Despite data that suggests 34-72% of treatment seeking individuals report pornography use*, researchers Shane Kraus (UNLV) and Joshua Grubs (BGSU) pointed out the lack of validated screening tools for detecting problematic pornography use for clinicians. They presented psychometrics and development of the Brief Pornography Screener at the 6th International Conference on Behavioral Addictions in Yokohama, Japan. Their paper was then published on ResearchGate.

Summary

Kraus and Grubs have developed a 5 item face valid assessment of problematic pornography use. Respondents rate the five statements on a 3 point scale (0-never, 1-sometimes, 2-frequently) for a maximum total score on the instrument of 10. 

They report “results from 5 independent samples suggests that BPS is psychometrically sound.” According to the authors, psychometrics reveal a single factor, high internal consistency (Chronbach’s α=0.90), and “evidence of convergent, criterion and discriminant validity.” They also report a clinical cut-off score of 4.

The presentation referenced looked at the incidence of rates of problematic pornography use in veterans vs non-veterans in a U.S. nationally representative cross-sectional sample of 1461 adult pornography users. 

Scale items:  (4 of the 5 are listed here)(1)Contact me if you would like the scale with specific copyright release.

In the past 6 months have these situations occurred to you:

  • You find yourself using sexually explicit material more than you want to.
  • You have attempted to “cut back” or stop using sexually explicit material, but were unsuccessful.
  • You find it difficult to resist strong urges to use sexually explicit material.
  • You find yourself using sexually explicit material to cope with strong emotions (e.g., sadness, anger, loneliness, etc.)

The scale has been used in two research studies that have been published.

Sklenarik, S., Potenza, M.N., Gola, M., Kor, A., Kraus, S.W., & Astur, R.S. (2019). Approach bias for erotic stimuli in heterosexual male college students who use pornography. Journal of Behavioral Addictions, 8, 234-241.

Kowalewska, E., Kraus, S.W., Lew-Starowic, M., Gustavsson, K., & Gola, M (2019). Which dimensions of human sexuality are related to compulsive sexual behavior disorder (CSBD)? Study using a Multidimensional Sexuality Questionnaire on a sample of Polish males. Journal of Sexual Medicine, 16(8), 1264-1273.

 

Review

Working inpatient with alcoholics decades ago, I used a brief, face valid alcoholism screening assessment. Because it was face valid, we didn’t rely on it for accurate diagnosis, but it was invaluable in sparking conversation and prompting a deeper look. 

Today, the Sexual Addictions Screening Test (SAST) serves a similar purpose. Not sufficient for diagnosis, but it is a great way for clients to flag issues and to discuss with clients where their score falls relative to addicts and non-addicts. 

The Brief Pornography Screener holds to potential for filling this gap in working with individuals who present for problematic porn usage. Having a quick way for potential (or active) clients to report on their pornography use and being able to compare their score to an established clinical cut-off score could be valuable. 

“James, in answering questions on our intake form about pornography you scored a “7”. That puts your score in a category where most individuals are experiencing some significant distress related to their pornography use.

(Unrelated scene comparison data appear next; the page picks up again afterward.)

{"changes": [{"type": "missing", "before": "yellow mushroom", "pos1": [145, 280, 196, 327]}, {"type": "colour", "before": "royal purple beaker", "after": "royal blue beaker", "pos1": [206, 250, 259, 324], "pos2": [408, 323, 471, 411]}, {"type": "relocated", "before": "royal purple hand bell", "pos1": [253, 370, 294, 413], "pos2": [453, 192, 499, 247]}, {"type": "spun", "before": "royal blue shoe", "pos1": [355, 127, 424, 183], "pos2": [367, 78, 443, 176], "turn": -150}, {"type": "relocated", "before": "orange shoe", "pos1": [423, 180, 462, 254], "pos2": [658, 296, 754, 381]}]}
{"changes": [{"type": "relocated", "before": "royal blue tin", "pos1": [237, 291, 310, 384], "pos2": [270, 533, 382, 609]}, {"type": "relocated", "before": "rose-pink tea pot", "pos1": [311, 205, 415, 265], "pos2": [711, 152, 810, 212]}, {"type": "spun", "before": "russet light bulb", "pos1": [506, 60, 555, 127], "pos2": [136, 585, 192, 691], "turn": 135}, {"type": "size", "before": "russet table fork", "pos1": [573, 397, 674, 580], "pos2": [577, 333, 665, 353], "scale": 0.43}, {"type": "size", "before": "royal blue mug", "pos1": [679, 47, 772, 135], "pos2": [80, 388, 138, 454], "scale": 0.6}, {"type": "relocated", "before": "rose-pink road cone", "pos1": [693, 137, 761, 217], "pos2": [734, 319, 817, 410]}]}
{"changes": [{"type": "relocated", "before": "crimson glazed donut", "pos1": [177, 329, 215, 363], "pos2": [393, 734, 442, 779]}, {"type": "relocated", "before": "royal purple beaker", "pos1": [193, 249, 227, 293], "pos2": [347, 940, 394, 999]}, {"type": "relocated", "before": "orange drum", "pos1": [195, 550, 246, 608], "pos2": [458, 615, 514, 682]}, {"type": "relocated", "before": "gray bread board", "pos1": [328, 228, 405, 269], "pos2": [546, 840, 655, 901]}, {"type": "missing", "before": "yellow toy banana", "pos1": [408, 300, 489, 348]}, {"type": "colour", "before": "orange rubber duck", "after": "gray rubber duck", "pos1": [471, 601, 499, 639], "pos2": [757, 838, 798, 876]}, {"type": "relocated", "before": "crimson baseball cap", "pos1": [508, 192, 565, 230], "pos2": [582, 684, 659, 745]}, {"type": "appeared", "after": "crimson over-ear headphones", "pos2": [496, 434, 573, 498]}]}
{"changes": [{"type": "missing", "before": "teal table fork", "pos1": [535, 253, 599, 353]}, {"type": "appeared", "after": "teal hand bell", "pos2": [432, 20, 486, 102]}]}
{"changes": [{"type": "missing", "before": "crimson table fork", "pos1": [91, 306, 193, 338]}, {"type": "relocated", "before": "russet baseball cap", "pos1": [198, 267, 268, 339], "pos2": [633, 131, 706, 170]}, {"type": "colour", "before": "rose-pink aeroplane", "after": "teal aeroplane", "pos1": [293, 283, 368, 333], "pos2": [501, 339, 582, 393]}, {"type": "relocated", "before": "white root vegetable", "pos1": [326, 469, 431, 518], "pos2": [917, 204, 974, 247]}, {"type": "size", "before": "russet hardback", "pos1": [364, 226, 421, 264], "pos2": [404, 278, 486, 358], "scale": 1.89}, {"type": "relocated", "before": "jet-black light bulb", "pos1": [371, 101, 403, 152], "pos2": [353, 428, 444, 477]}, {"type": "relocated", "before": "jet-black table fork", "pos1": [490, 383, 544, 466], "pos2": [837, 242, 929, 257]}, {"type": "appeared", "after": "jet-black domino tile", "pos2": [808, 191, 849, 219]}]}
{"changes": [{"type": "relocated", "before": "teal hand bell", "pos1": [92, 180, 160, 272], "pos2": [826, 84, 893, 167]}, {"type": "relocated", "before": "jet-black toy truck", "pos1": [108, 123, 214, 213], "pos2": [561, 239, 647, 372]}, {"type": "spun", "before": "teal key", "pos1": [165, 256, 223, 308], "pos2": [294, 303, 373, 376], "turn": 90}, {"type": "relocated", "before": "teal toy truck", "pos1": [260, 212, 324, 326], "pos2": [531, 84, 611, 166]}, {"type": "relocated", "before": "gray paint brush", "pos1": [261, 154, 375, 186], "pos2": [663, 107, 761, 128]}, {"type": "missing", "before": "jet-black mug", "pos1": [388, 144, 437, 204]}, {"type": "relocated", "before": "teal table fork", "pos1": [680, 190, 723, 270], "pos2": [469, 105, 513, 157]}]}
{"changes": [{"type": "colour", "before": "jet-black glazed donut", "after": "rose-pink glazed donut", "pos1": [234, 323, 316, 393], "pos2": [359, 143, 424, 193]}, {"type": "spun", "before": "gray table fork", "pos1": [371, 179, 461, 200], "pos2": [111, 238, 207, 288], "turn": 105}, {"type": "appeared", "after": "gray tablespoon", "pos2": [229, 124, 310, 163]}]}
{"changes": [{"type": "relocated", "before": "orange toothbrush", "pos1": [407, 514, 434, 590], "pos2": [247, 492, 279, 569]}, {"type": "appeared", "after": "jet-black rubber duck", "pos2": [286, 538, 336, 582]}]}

Can you tell me more about this?” 

Score Interpretation

The slides uploaded to ResearchGate suggest Kraus and Grubs used a psychological distress scale and assessed porn frequency in establishing the cut-off score of 4. I will want to review the final article (they report it is under review for publication) before speaking to the validity of score interpretation but assume it will be strong. Stay tuned for updates. 

Sample and testing 

While Kraus and Grubs mention other samples (see works published using the screener), the sample for this report seems very appropriate for use in the intended population (cross section of individuals from the US who have viewed pornography). 

Similarly, the psychometrics appear sound based on what little is reported on the slides provided.

 

Conclusion

The Brief Pornography Screener appears ready for use in clinical settings where the clinician is looking for just such a tool to provide initial screening and prompt discussion. Additionally, it might be very valuable in psychoeducational ventures to provide the audience a brief screening to assist them in self assessment. Whether you believe in “pornography addiction” or not, the BPS can be a good tool in linking a specific behavior (porn) to distress with a quantifiable number and interpretation.

If you decide to use it, let us know. And watch here for updates.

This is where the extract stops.